Sarah had cooked a nice dinner before he shipped out. A CD played; some crooner she loved. She had him locked with her mesmerizing eyes, across a glass of wine.
“I’m worried, Kallum.”
“About what?”
“Bad people shooting at you. For one.”
It was a given, but he couldn’t lie to her, and he never had. “Hussein’s a prick and a tool.”
“But it’s not your fight.”
Kallum felt guilt for her fretting. He caressed her cheek. “He’s a threat to the whole planet, Sarah. Us, too. What do you think would happen if we
didn’t take guys like him out?”
“The world wouldn’t be safe for our children.”
“And how does that make you feel?”
“It scares me to death.”
Kallum smiled warmly. “It might sound hokey, babe, but I’ll be thinking a lot about that when we march into Baghdad. With Hussein gone, there’ll be one less asshole to worry about. A better place for our kids.”
“Sound as hokey as you want,” she said. “As long as you’re fighting for our children.” Sarah raised her glass. “Here’s to military wives and keeping the home fires burning.”
“Hear, hear,” Kallum replied.
Sarah would regret it with every breath for the rest of her days.
* * * * *
The sun was a blistering bastard that rippled dead air above the burning desert. The Humvee slowed and creaked to a stop. Stopping made them a static target, easy pickings. Doody booted the turret, hoping it wasn’t a blown shaft.

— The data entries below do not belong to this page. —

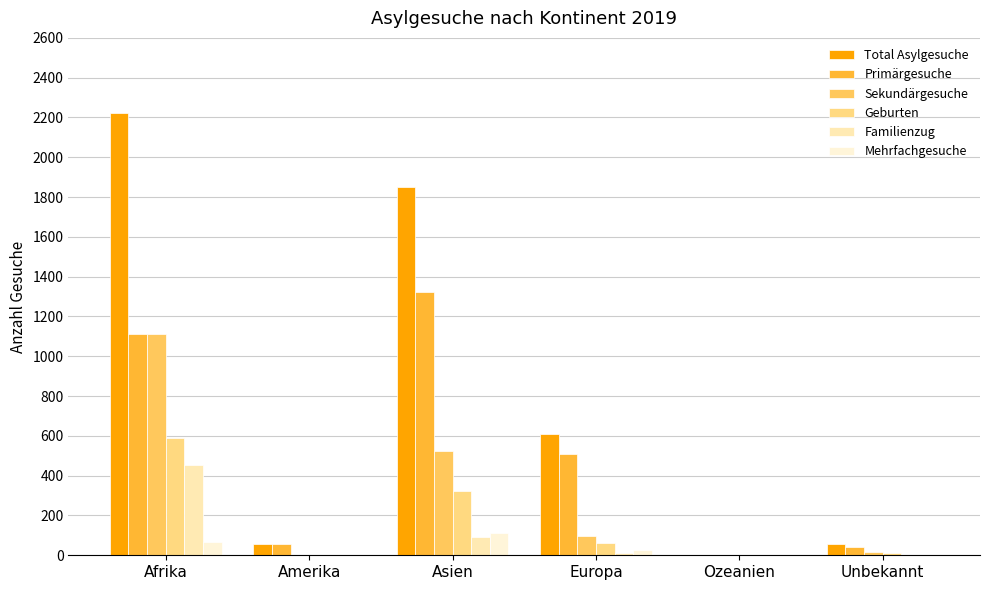

What is the label of the 5th bar from the left?

Ozeanien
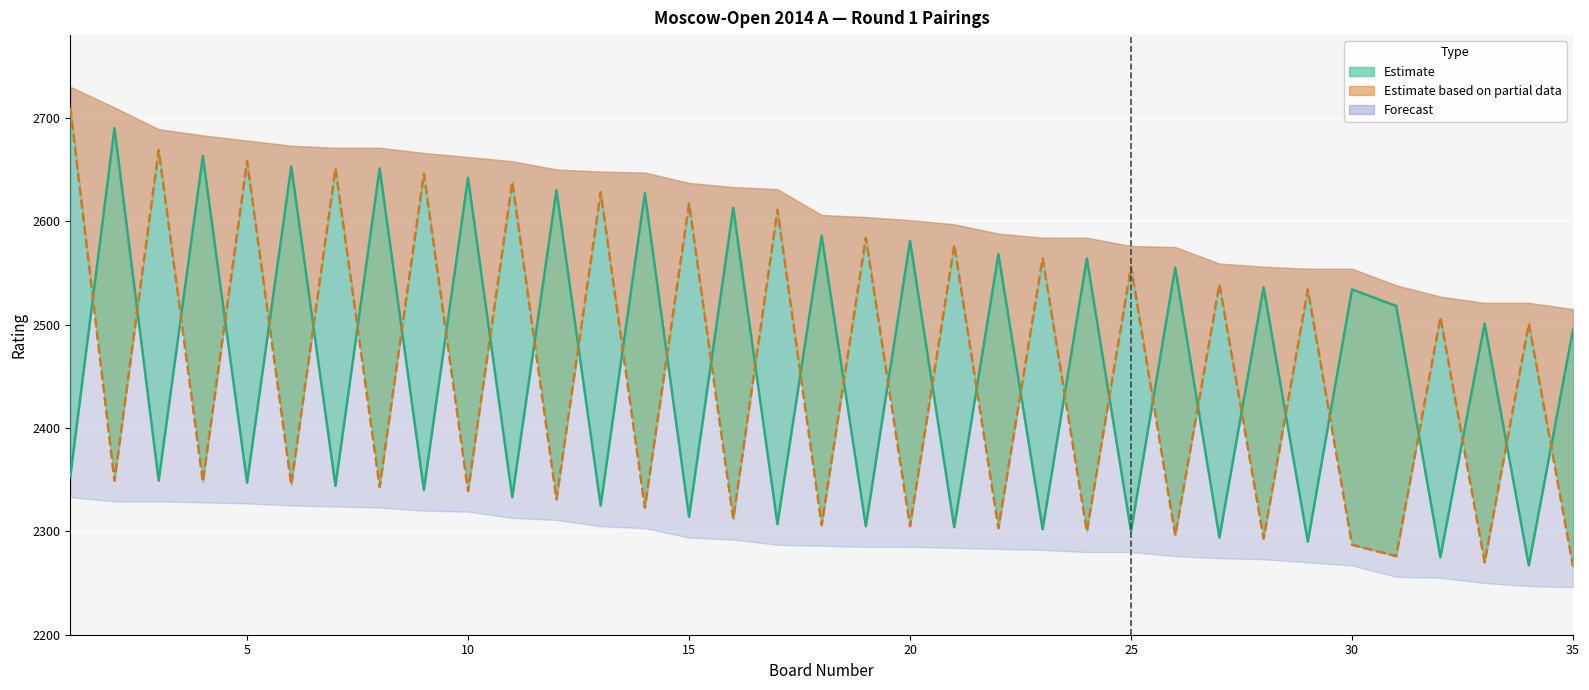

What is the total value across all series at 9?

4986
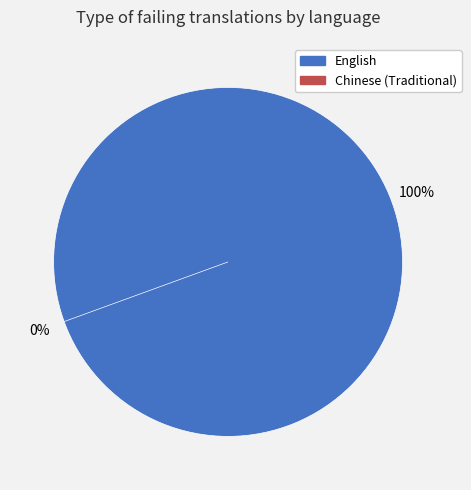

Combined, do Chinese (Traditional) and English account for over 50%?

Yes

A blackened face appeared. Chongo rolled his eyes. “Rutter’s fuckin’ lost.”
Rutter and his goddamn navigation. A month ago, he’d steered them right into a perfect ambush zone. Tall cliffs on either side of a dried-up riverbed. It was so tight the convoy had to back out. Doody had been part of the debrief. Rutter was pissed at being written up, and for a while things had been tense, but screw it. You drop the ball like that, Marines got killed.
“Take a piss,” Doody yelled, knowing it was Billy’s call. “And be quick about it.”
Doors swung open. Morgan and Oakley dismounted and went immediately to their zippers.
“The privates and their privates,” Morgan laughed. “A match made in heaven.”
“I thee wed,” Oakley added.
The two of them were farm boys from the Midwest somewhere. Chicken shit in their fingernails. Fathers who had bled in Vietnam and demanded the same of their sons. They were big hearty boys with hands meant for controlling large machines. Jaws that could crush bone.
Chongo lit a cigarette. “Corn-fed huckabillies.”
Chongo was assistant manager of a Walmart who was banking on combat points to earn him the manager’s office. That was his wife’s take, anyway. There were two kids to feed. He taught Sunday school and was always saying something to God. He was a good man.